Tibetan Lama and Filmmaker Dzongsar Khyentse Rinpoche Will Visit Yale
New Haven, Conn — Dzongsar Khyentse Rinpoche, a widely revered Tibetan lama and acclaimed filmmaker, will give a free and public talk, titled “Projecting the Dharma: Film and The Transmission of Buddhism to the West,” in Levinson Auditorium at the Yale Law School, 127 Wall Street, on January 25 at 7:30 p.m.
Dzongsar Khyentse is recognized as the main incarnation, or “tulku,” of the Khyentse lineage, one of the most honored lines of reincarnating teachers in recent history. He is celebrated around the world as a progressive spiritual leader, a writer and cinematic auteur.
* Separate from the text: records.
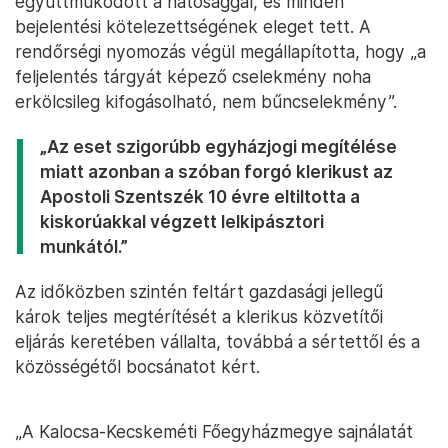
együttműködött a hatósággal, és minden
bejelentési kötelezettségének eleget tett. A
rendőrségi nyomozás végül megállapította, hogy „a
feljelentés tárgyát képező cselekmény noha
erkölcsileg kifogásolható, nem bűncselekmény”.
„Az eset szigorúbb egyházjogi megítélése
miatt azonban a szóban forgó klerikust az
Apostoli Szentszék 10 évre eltiltotta a
kiskorúakkal végzett lelkipásztori
munkától.”
Az időközben szintén feltárt gazdasági jellegű
károk teljes megtérítését a klerikus közvetítői
eljárás keretében vállalta, továbbá a sértettől és a
közösségétől bocsánatot kért.
„A Kalocsa-Kecskeméti Főegyházmegye sajnálatát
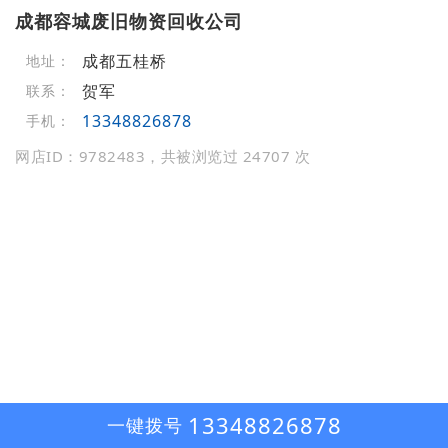
成都容城废旧物资回收公司
成都五桂桥
地址：
贺军
联系：
13348826878
手机：
网店ID：9782483，共被浏览过 24707 次
13348826878
一键拨号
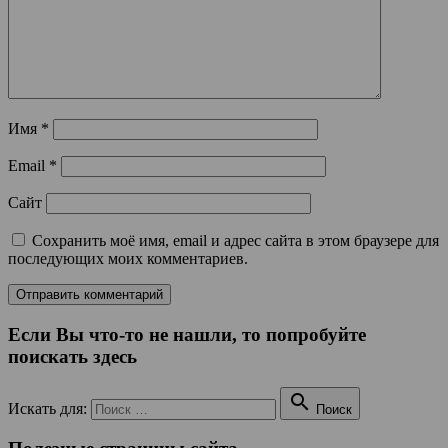
Имя
*
Email
*
Сайт
Сохранить моё имя, email и адрес сайта в этом браузере для
последующих моих комментариев.
Если Вы что-то не нашли, то попробуйте
поискать здесь

Искать для:
Поиск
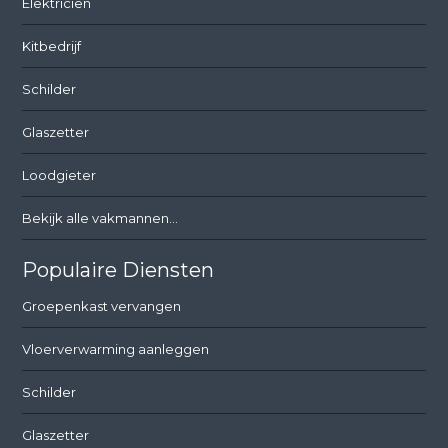
Elektricien
Kitbedrijf
Schilder
Glaszetter
Loodgieter
Bekijk alle vakmannen...
Populaire Diensten
Groepenkast vervangen
Vloerverwarming aanleggen
Schilder
Glaszetter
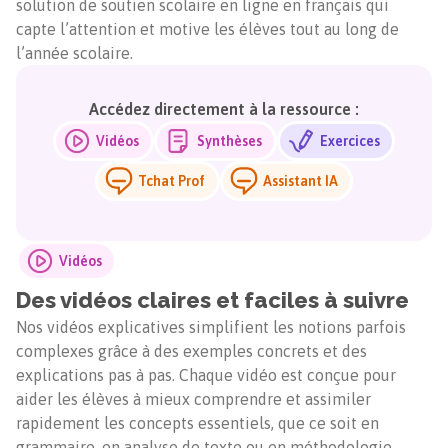
solution de soutien scolaire en ligne en français qui
capte l’attention et motive les élèves tout au long de
l’année scolaire.
Accédez directement à la ressource :
Vidéos
Synthèses
Exercices
Tchat Prof
Assistant IA
Vidéos
Des vidéos claires et faciles à suivre
Nos vidéos explicatives simplifient les notions parfois
complexes grâce à des exemples concrets et des
explications pas à pas. Chaque vidéo est conçue pour
aider les élèves à mieux comprendre et assimiler
rapidement les concepts essentiels, que ce soit en
grammaire, en analyse de texte ou en méthodologie.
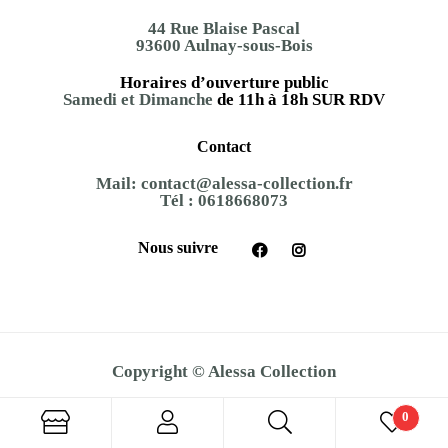
44 Rue Blaise Pascal
93600 Aulnay-sous-Bois
Horaires d’ouverture public
Samedi et Dimanche
de 11h à 18h SUR RDV
Contact
Mail:
contact@alessa-collection.fr
Tél :
0618668073
Nous suivre
Copyright © Alessa Collection
0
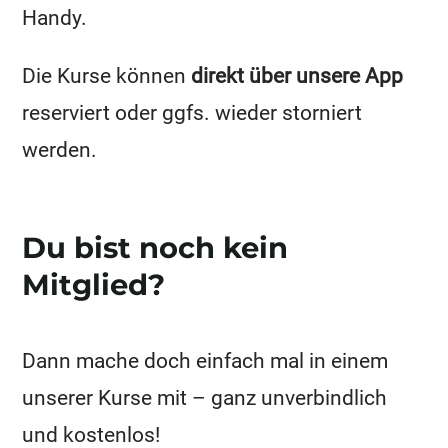
Handy.
Die Kurse können
direkt über unsere App
reserviert oder ggfs. wieder storniert
werden.
Du bist noch kein
Mitglied?
Dann mache doch einfach mal in einem
unserer Kurse mit – ganz unverbindlich
und kostenlos!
Born in Bhutan in 1961, Rinpoche received his traditional training at the Palace Monastery of the King of Sikkim, at Sakya College in Rajpur, India, and later enrolled at London’s School of Oriental and African Studies.
He studied filmmaking with Bernardo Bertolucci, after serving as consultant on the Italian director’s “Little Buddha.” Under the name Khyentse Norbu, he is the writer and director of two acclaimed films, “The Cup” (1999), about the cultural clash between Buddhist monastic austerity and World Cup enthusiasm, and “Travellers and Magicians” (2003), a love story set in the Himalayan nation of Bhutan. He is the subject of the 2003 documentary “Words of My Perfect Teacher.” He is also the author of the book “What Makes You Not a Buddhist” (Shambhala, 2007).
From a young age Dzongsar Khyentse Rinpoche has been active studying and promulgating Tibetan Buddhist teaching. He supervises his traditional seat of Dzongsar Monastery and its retreat centers in Eastern Tibet, as well as his new colleges in India and Bhutan. He has also established centers in Australia, North America and the Far East. These are gathered under his foundation, Siddhartha’s Intent, an international association of non-profit educational centers, which recently funded a chair of Tibetan Buddhism at the University of California, Berkeley.
His visit to Yale is funded by a grant from the Shelley and Donald Rubin Foundation through the South Asian Studies Council of the Whitney and Betty MacMillan Center for International and Area Studies at Yale and by the Hixon Fund, through the Yale Department of Religious Studies.